La deuxième visite a eu lieu en juin 2026, où Saddam a rencontré le ministre des Affaires étrangères américain Marco Rubio, ainsi que Masad Pauls. Les discussions, selon les déclarations officielles, ont porté sur l’initiative américaine concernant la crise libyenne, l’unification des institutions militaires, politiques et économiques, et les perspectives de coopération entre les deux parties.
Au cours de cette visite, Masad Pauls a présenté l’initiative révélée par le magazine local, qui prévoit un partage du pouvoir en Libye entre les familles Haftar et Dbeibah, où la famille Dbeibah obtiendrait la présidence du Conseil des ministres, et la famille Haftar dirigerait le Conseil présidentiel composé de trois membres, dont deux seraient issus de l’ouest et du sud du pays, et Saddam Haftar contrôlerait ce conseil en tant que vice-commandant des forces armées de Khalifa Haftar, ce qui lui donnerait un point de départ pour élargir l’influence de ses forces armées dans l’ouest de la Libye, après l’échec prolongé de ses tentatives de prendre le contrôle de Tripoli entre 2019 et 2020. Étant donné que Saddam Haftar et son père ne souhaitent pas réellement partager le pouvoir, il est probable que la famille Haftar n’acceptera pas d’être confinée au Conseil présidentiel et utilisera cet arrangement pour s’emparer du pouvoir.
Alors… l’arrangement de Masad Pauls vise-t-il à établir un “gouvernement des familles” en Libye?

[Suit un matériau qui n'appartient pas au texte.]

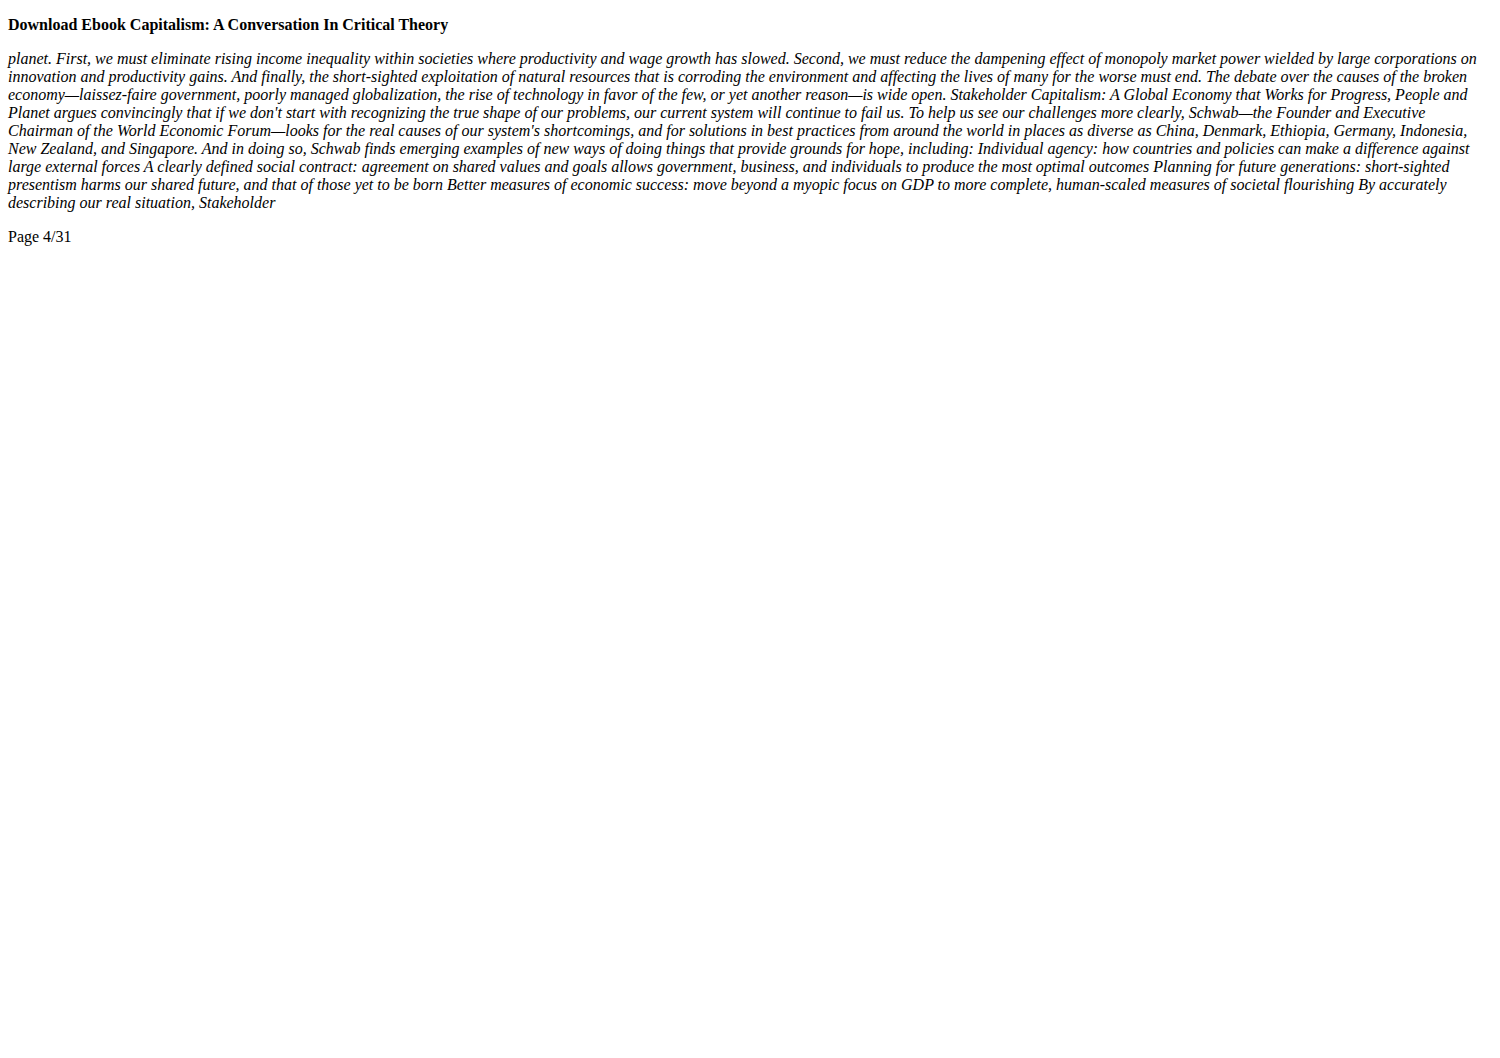Download Ebook Capitalism: A Conversation In Critical Theory
planet. First, we must eliminate rising income inequality within societies where productivity and wage growth has slowed. Second, we must reduce the dampening effect of monopoly market power wielded by large corporations on innovation and productivity gains. And finally, the short-sighted exploitation of natural resources that is corroding the environment and affecting the lives of many for the worse must end. The debate over the causes of the broken economy—laissez-faire government, poorly managed globalization, the rise of technology in favor of the few, or yet another reason—is wide open. Stakeholder Capitalism: A Global Economy that Works for Progress, People and Planet argues convincingly that if we don't start with recognizing the true shape of our problems, our current system will continue to fail us. To help us see our challenges more clearly, Schwab—the Founder and Executive Chairman of the World Economic Forum—looks for the real causes of our system's shortcomings, and for solutions in best practices from around the world in places as diverse as China, Denmark, Ethiopia, Germany, Indonesia, New Zealand, and Singapore. And in doing so, Schwab finds emerging examples of new ways of doing things that provide grounds for hope, including: Individual agency: how countries and policies can make a difference against large external forces A clearly defined social contract: agreement on shared values and goals allows government, business, and individuals to produce the most optimal outcomes Planning for future generations: short-sighted presentism harms our shared future, and that of those yet to be born Better measures of economic success: move beyond a myopic focus on GDP to more complete, human-scaled measures of societal flourishing By accurately describing our real situation, Stakeholder
Page 4/31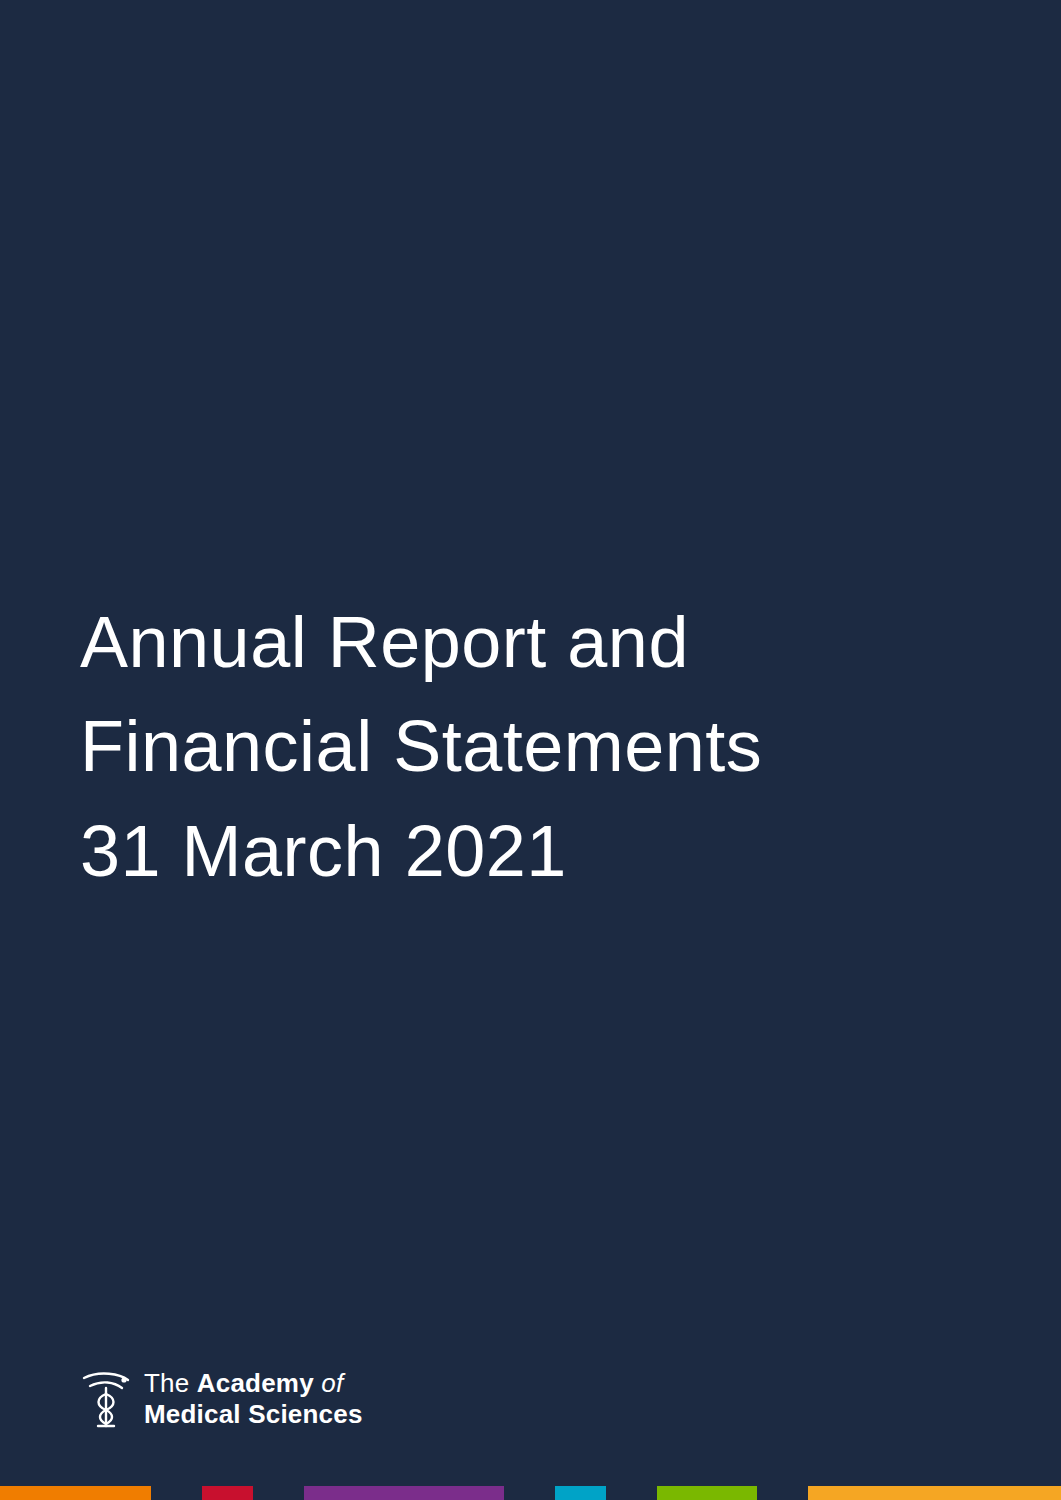Annual Report and Financial Statements 31 March 2021
The Academy of
Medical Sciences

Ou à préparer le terrain pour la domination de la famille Haftar sur le pouvoir? Ou à pérenniser la division politique, ouvrant ainsi la voie à une division officielle de la Libye?
Dans tous les cas, cet arrangement constitue une enterration de toute transition réelle vers la démocratie en Libye, et contredit totalement ce que les Libyens espéraient lorsqu’ils ont renversé Mouammar Kadhafi en 2011 et ont organisé des élections à son sujet en 2012. Il est également en contradiction totale avec la feuille de route établie par l’ONU après la guerre civile qui a éclaté en 2014, qui stipule la tenue d’élections et la réalisation des aspirations du peuple libyen au changement politique souhaité.
Et si les États-Unis considèrent que l’accord Haftar-Dbeibah est le seul accord possible dans les circonstances actuelles, l’initiative de Pauls a suscité une large colère parmi de nombreux Libyens, qui estiment qu’il vaut mieux ne pas conclure d’accord que de conclure un mauvais accord, et que ce qui se passe n’est qu’une gestion de la crise, sans solution, dans un tableau qui reproduit la division et attise le conflit au lieu de l’éteindre.